I was encouraged by my wife, family and friends to continue to “soldier on” and find alternatives to the first go-round.  In order to do that, I had to know what I wanted from the medical community.  I found myself resorting to the original set of unmet needs:

  • Will this make me feel better?
  • Will this stop the cancer?
  • Will this hurt?

If I could find solutions that met those criteria, I would be a happy man. In the course of the next few weeks, I received word that there were two doctors I should check out.  One was Dr. Blanche Mavromatis of the University of Pittsburgh Medical Center (Schwab Cancer Center) in Cumberland, MD.  The other was Dr. Michael Morris of the University of Maryland Baltimore County in Glen Burnie, MD. 

Before meeting with either, I knew I had to clarify my objectives so that they would understand precisely what I needed.

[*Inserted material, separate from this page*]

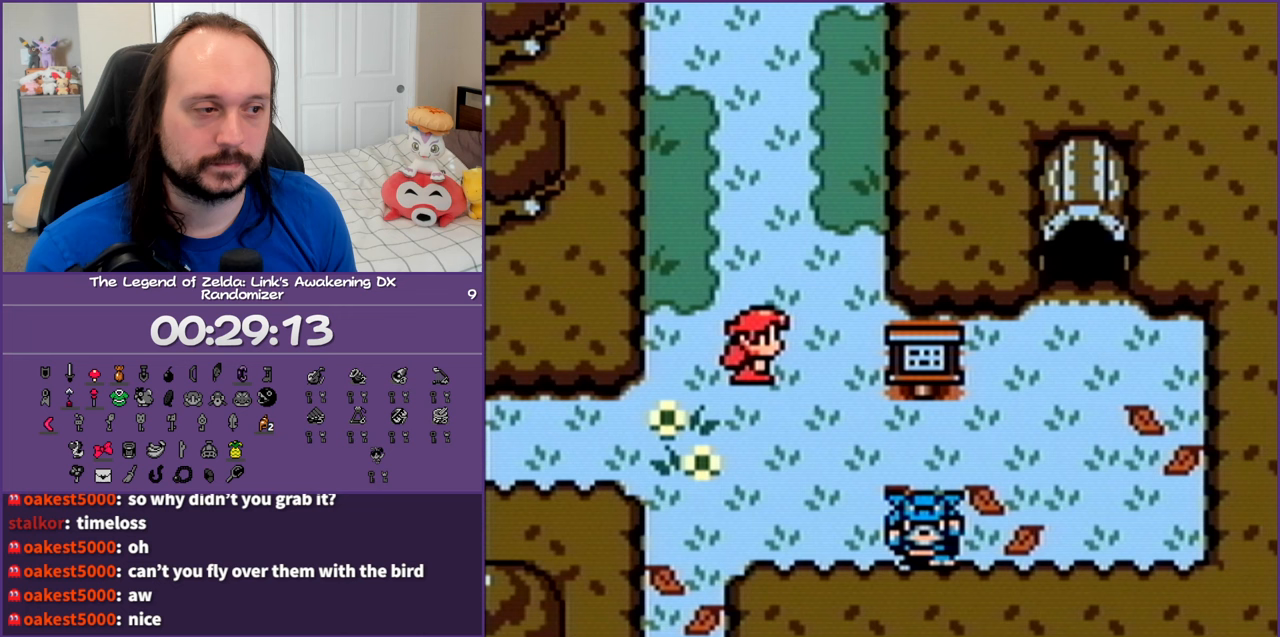
{"buttons": ["DPAD_UP"], "events": [[250, "DPAD_RIGHT", "up"]]}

During that interim, with prodding from my wife and family, I also began to eat. Everything.  After the better part of a decade living low-carb, I was suddenly given license to eat.  Macaroni and cheese.  Homemade bread. Potatoes drowning in butter and sour cream.  You might notice a trend on those foods.  They’re all very white.  It seemed that white food didn’t send me racing to deal with personal needs quite as quickly as other foods.  I could keep them down, and put on a few pounds.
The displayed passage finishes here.